> **Task brief**
Produce as output only the lines below starting at the line with "员进行预充值。通过储值消费的方式，将普通顾客转化为" and continuing through the line with "长期忠实的会员，为门店的持续发展提供坚实的支撑。", each one exactly as written.

Stored data below:

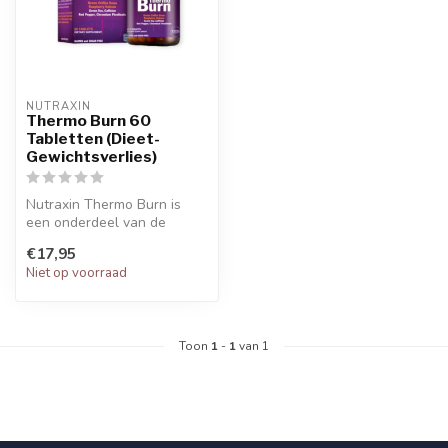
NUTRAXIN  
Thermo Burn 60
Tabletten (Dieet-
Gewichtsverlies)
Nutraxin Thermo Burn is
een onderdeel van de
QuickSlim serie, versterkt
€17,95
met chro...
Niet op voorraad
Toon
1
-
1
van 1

End of Stored data.
Stored data below:

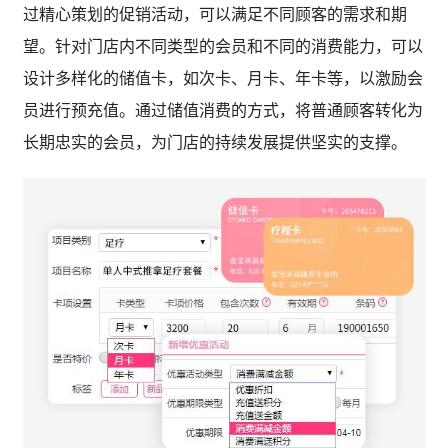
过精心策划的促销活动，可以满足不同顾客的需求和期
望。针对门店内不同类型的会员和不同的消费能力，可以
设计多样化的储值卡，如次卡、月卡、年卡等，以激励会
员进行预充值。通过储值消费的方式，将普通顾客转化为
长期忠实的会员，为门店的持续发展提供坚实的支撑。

End of Stored data.

> **Problem solution**
员进行预充值。通过储值消费的方式，将普通顾客转化为
长期忠实的会员，为门店的持续发展提供坚实的支撑。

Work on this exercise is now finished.